Berkshire Hathaway owns a lot of stocks that span numerous industries. But there's one dominant retailer that isn't on the list.
It might come as a surprise that legendary investor Warren Buffett doesn't own Costco Wholesale (COST 0.60%) shares. This is even more shocking when you realize his right-hand man, Charlie Munger, is a large shareholder.
I think there's a pretty obvious reason for why that is. But before getting to that, let's first look at what would make the Oracle of Omaha love this business in the first place.
Taking care of customers
Costco is known for putting its customers' needs at the top of the priority list. This presents itself in the form of low prices on a wide range of merchandise, from appliances and groceries to apparel and home furnishings. In fact, the average markup on products at a typical Costco warehouse is just 11%, much lower than other major retailers.
Furthermore, Costco does a great job at providing a wonderful shopping experience. By paying employees well and giving them lots of benefits, they are more inclined to perform better. And this results in happy customers.
Costco also operates a treasure-hunt shopping experience, with random deals throughout stores. This encourages shoppers to stay longer and roam around the entire warehouse, which is exactly the type of traffic that retailers want.
This strategy is working. Costco reported that same-store sales rose 4.5% in the month of September. That's a notable improvement from just a 1.1% increase in the fiscal 2023 fourth quarter (ended Sept. 3). In an uncertain macroeconomic environment, this data is very encouraging. I'm sure Buffett approves of the durability that Costco has.
Management's thinking is probably based on the assumption that if customers are taken care of, then shareholders will also be rewarded. And this has certainly been the case, as the stock has climbed an impressive 396% in the past decade, crushing the S&P 500.
Driving customer loyalty is Costco's successful membership model. There are currently 71 million member households across the world that helped bring in $4.6 billion of fee revenue last quarter. This metric was up 8% year over year. During Q4, the renewal rate in the U.S. and Canada was a superb 92.7%, demonstrating how much the membership resonates with shoppers.
As it relates to Costco's memberships, there's also proven pricing power that's a part of the model. The last annual fee hike was implemented in June 2017. CFO Richard Galanti has hinted that another price increase is on the horizon.
Look through Berkshire's portfolio, and you'll quickly realize that Apple is the top holding by far. The iPhone maker benefits from tremendous customer loyalty as well as pricing power, traits that I bet spurred Buffett to buy Apple shares in the first place.
An expensive stock
For all the fantastic qualities that Costco possesses, investors might be wondering why Berkshire and Buffett don't own the stock today. I think the reason is pretty clear.
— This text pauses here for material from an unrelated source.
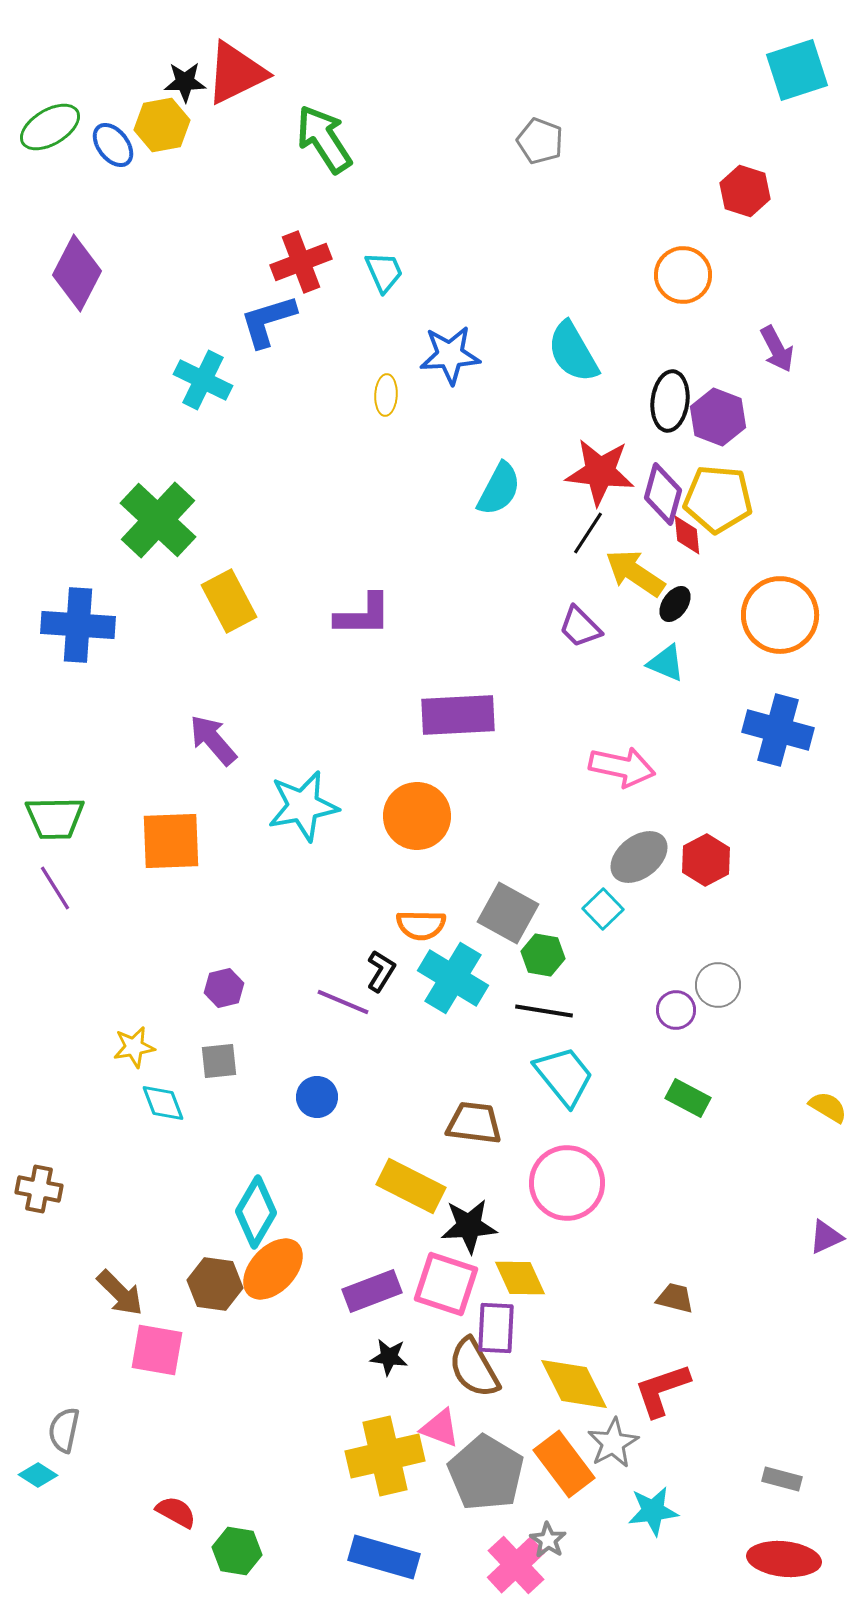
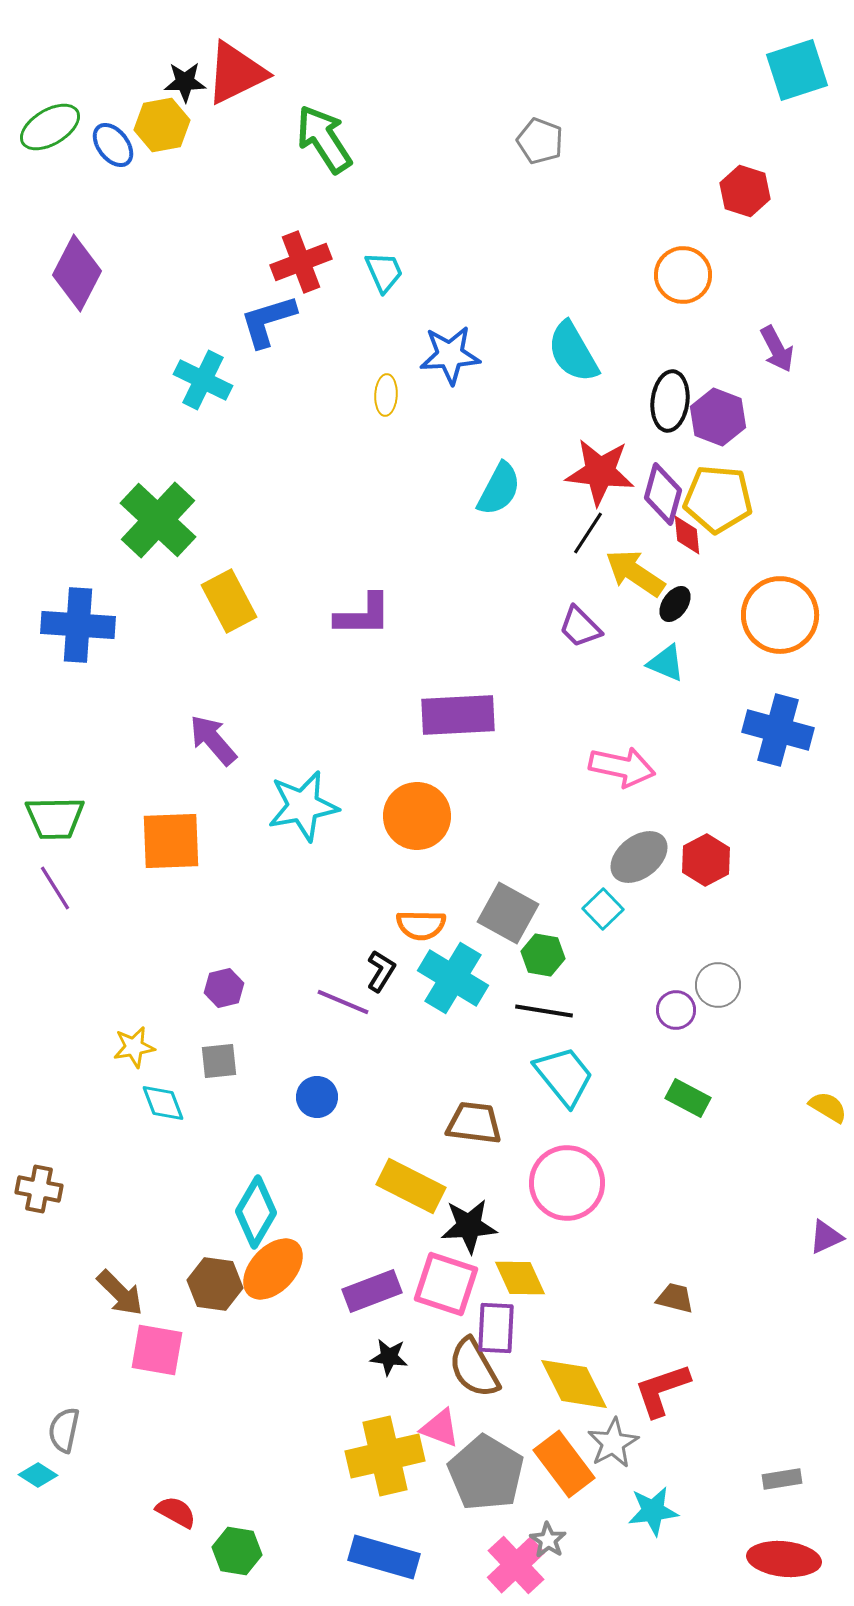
gray rectangle at (782, 1479): rotated 24 degrees counterclockwise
For the record, it was a holding before, but Berkshire exited the position in late 2020.
As of this writing, Costco shares trade at a trailing price-to-earnings (P/E) ratio of 40.4. That's roughly 22% more expensive than the stock's historical 10-year average P/E multiple of 33. This means there's definitely a ton of optimism surrounding the business -- or investors might just be piling into Costco stock as a safe haven amid macro uncertainty.
Shares are also much more expensive than rivals Walmart (P/E of 31) and BJ's Wholesale Club (P/E of 18.4). But a valid argument can be made that Costco is a superior business compared to these other retailers.
However, Buffett considers the valuation before buying a stock. And while Costco might check all of the boxes when it comes to quality, if the price isn't right, it's best to practice patience and wait for a better entry point.